The Crestone Eagle • April, 2021
Atalanta Cooperative Garden
by Joanna Dokson
The Atalanta Cooperative Garden has openings for both working and non-working members this year. Located on the north bank of Willow Creek, the garden is in its 21th year on the Atalanta Project land. The garden has been producing food for members, as well as the Crestone Food Bank, each summer with the help of working members. Only organic pesticides, herbicides or fertilizers are used in the garden. Our water is from our solar-powered well.
Part of our mission is to share the experience of growing food and healthy eating. We have been honored to have mothers and preschoolers visit from Alamosa to help with the final harvests and a recipe exchange. Many of them had never tasted or seen some of the veggies in the garden. This year for the second time, we are planning to host an international group, the Human Force. This is subject to travel and gathering restrictions should the coronavirus epidemic still be ongoing. 2020’s planned activities with Human Force were canceled. We look forward to spending time with these volunteers, learning from them, sharing the heritage of our valley, community and our project, and benefitting from their volunteer help as we did in 2019. Our first volunteers with Human Force were from First Nations in Canada as well as other Canadians and from Asia, South America and Europe. They helped stucco and improve a large root cellar in 2019, as well as learning and working in the garden.
Each year a wide variety of veggies are grown, from asparagus to potatoes, greens to tomatoes, peas and beans, peppers and radishes, carrots, garlic, onions, leeks, shallots, parsnips, broccoli, cabbage, winter and summer squash, eggplant, tomatillos, cucumbers and many herbs. An orchard is being established with apple, plum, and cherry trees and berry bushes. Members may also purchase eggs and goat milk from Atalanta.
Members can sign up for half or full shares.

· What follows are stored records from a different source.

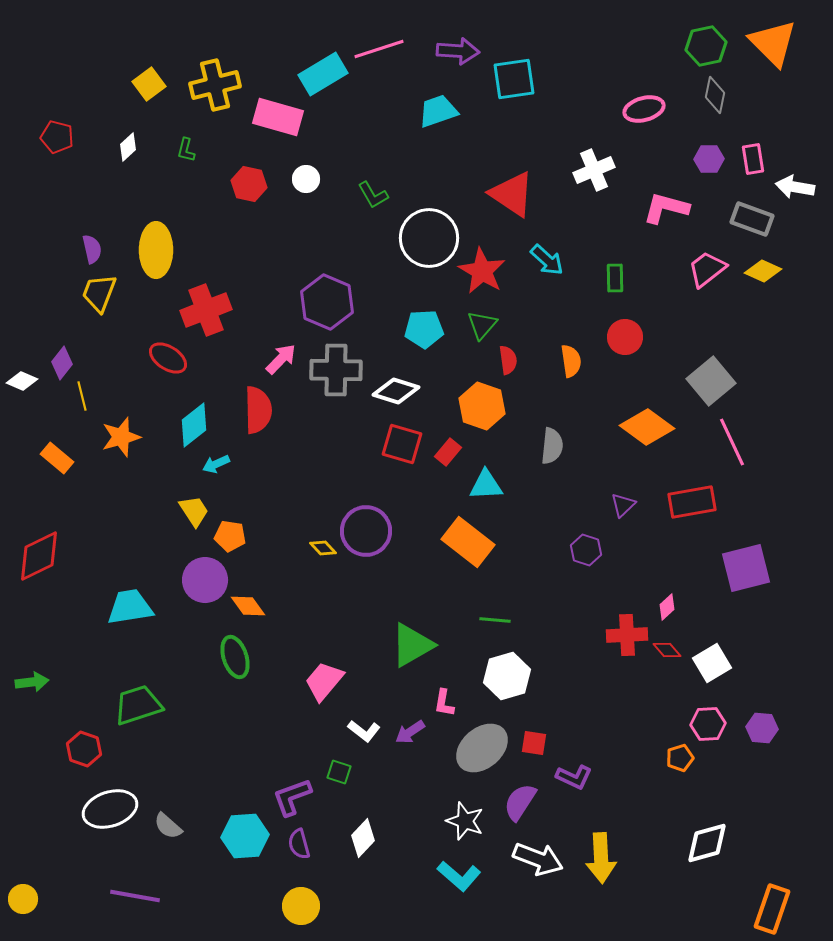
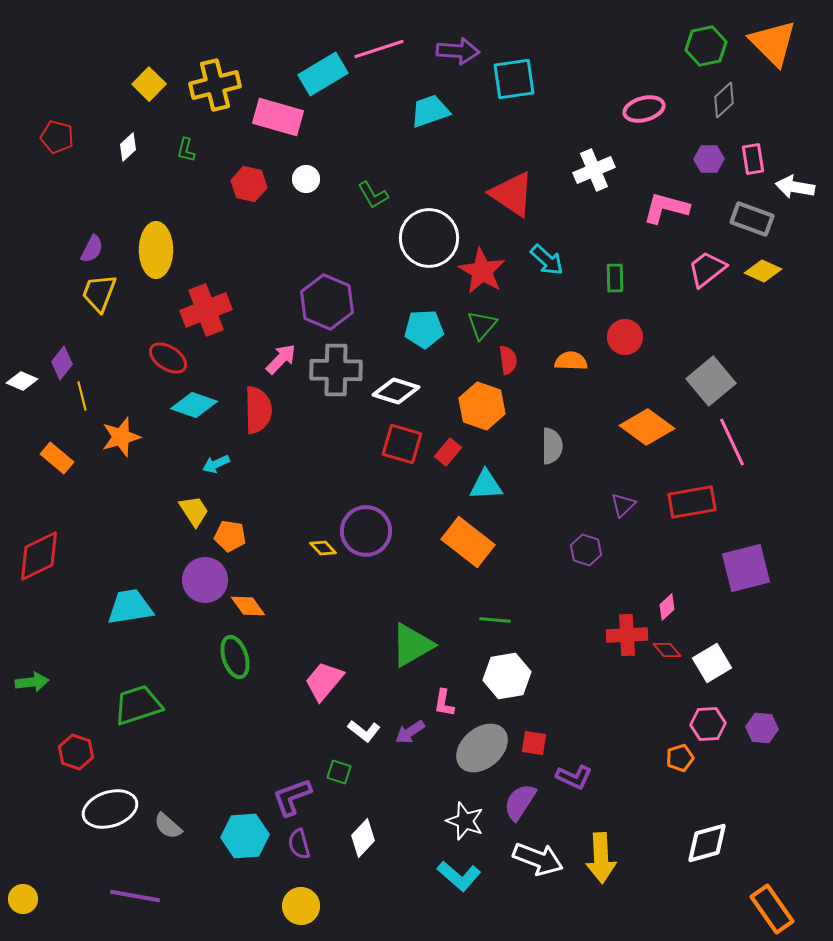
yellow square at (149, 84): rotated 8 degrees counterclockwise
gray diamond at (715, 95): moved 9 px right, 5 px down; rotated 36 degrees clockwise
cyan trapezoid at (438, 111): moved 8 px left
purple semicircle at (92, 249): rotated 40 degrees clockwise
orange semicircle at (571, 361): rotated 80 degrees counterclockwise
cyan diamond at (194, 425): moved 20 px up; rotated 57 degrees clockwise
gray semicircle at (552, 446): rotated 6 degrees counterclockwise
white hexagon at (507, 676): rotated 6 degrees clockwise
red hexagon at (84, 749): moved 8 px left, 3 px down
orange rectangle at (772, 909): rotated 54 degrees counterclockwise
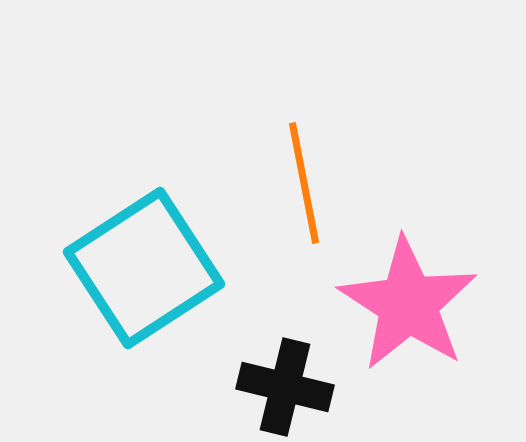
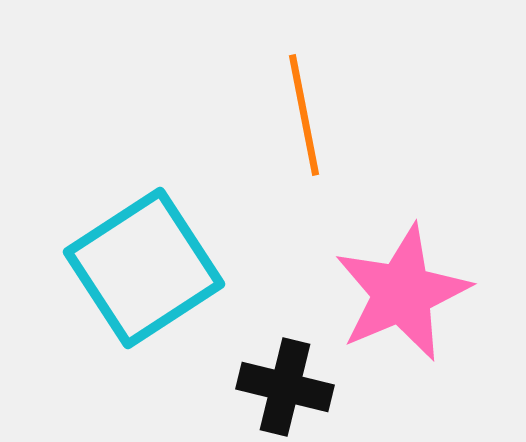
orange line: moved 68 px up
pink star: moved 6 px left, 11 px up; rotated 16 degrees clockwise
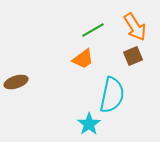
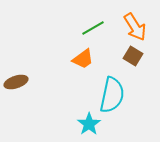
green line: moved 2 px up
brown square: rotated 36 degrees counterclockwise
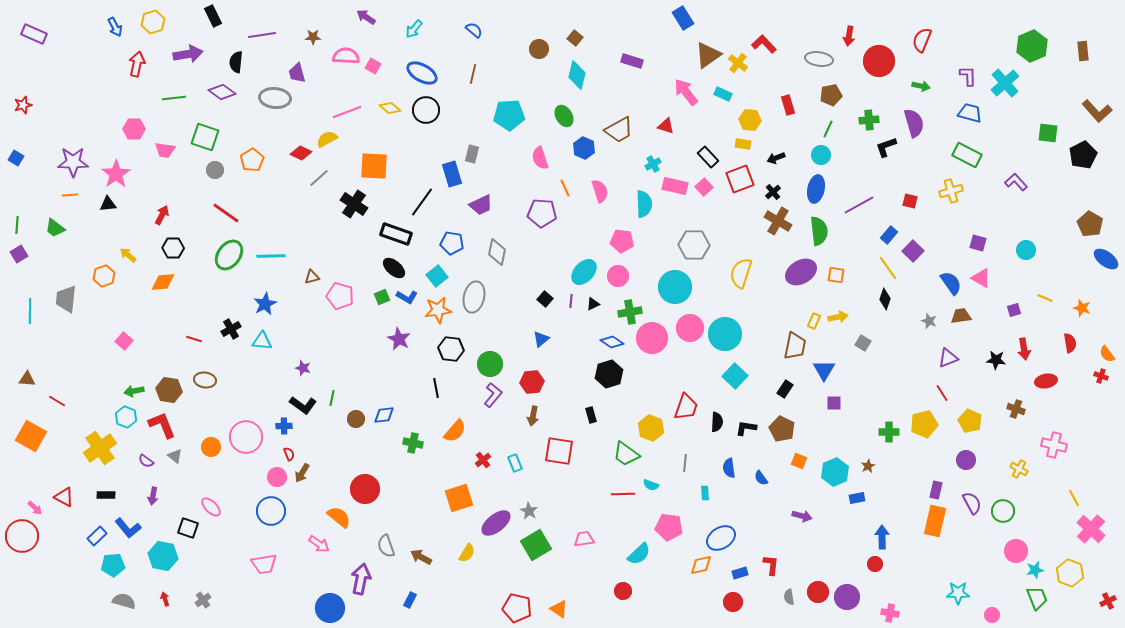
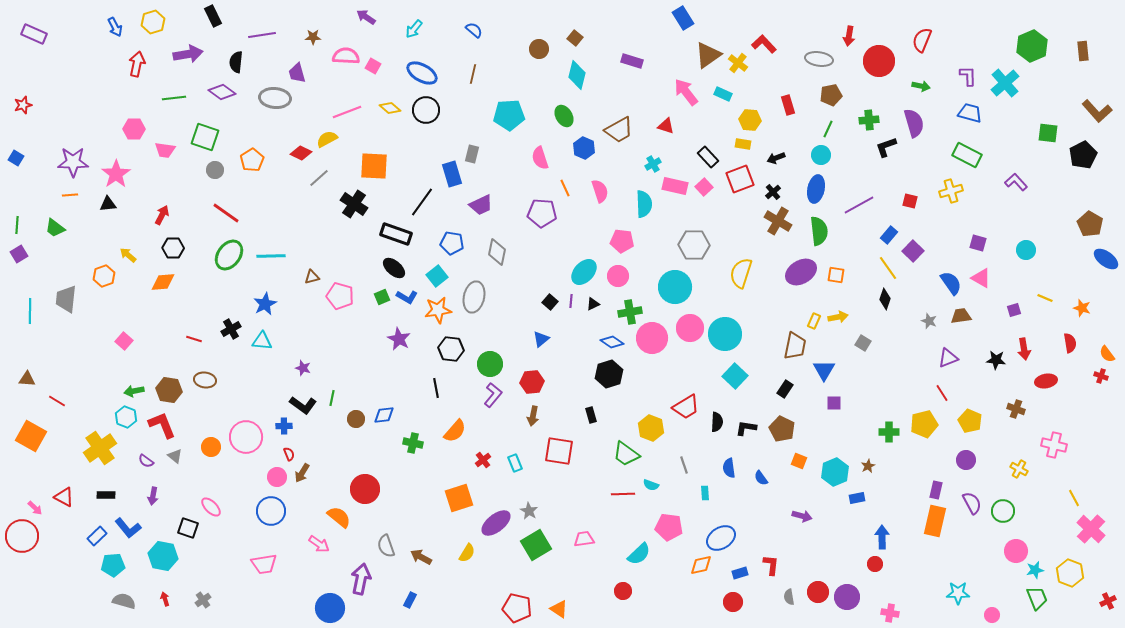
black square at (545, 299): moved 5 px right, 3 px down
red trapezoid at (686, 407): rotated 40 degrees clockwise
gray line at (685, 463): moved 1 px left, 2 px down; rotated 24 degrees counterclockwise
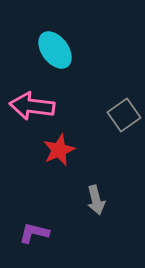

A full working share is $50 and a non-working share is $300. A full share is generally enough for a family of four or more. Share contents and amounts change and increase throughout the growing season. Last year’s harvest yielded 17 to 20 lbs per week during the height of the season. Non-working members have their shares delivered while working members take their share home after harvest each week. Working members help with planting, harvesting and maintaining the garden, which is watered by soaker and drip irrigation on timers.
We are happy to share that for the fourth year, after submitting a proposal, the garden was chosen to participate in a crowd-funding effort sponsored by SeedMoney, a nonprofit offering financial and technical support to public food garden projects around the world. We again raised enough money to fund some wonderful improvements. Third year improvements included creating shade areas for veggies that find our sun and heat a bit much. These had the added benefit of protecting plants from a late hail storm. The fourth year improvements include putting a finish coat on the entire garden building, finishing a firm pathway for the accessible table-height planting beds, and replacing an open water cistern with an enclosed one so all water is potable year round. Thank you to everyone who donated!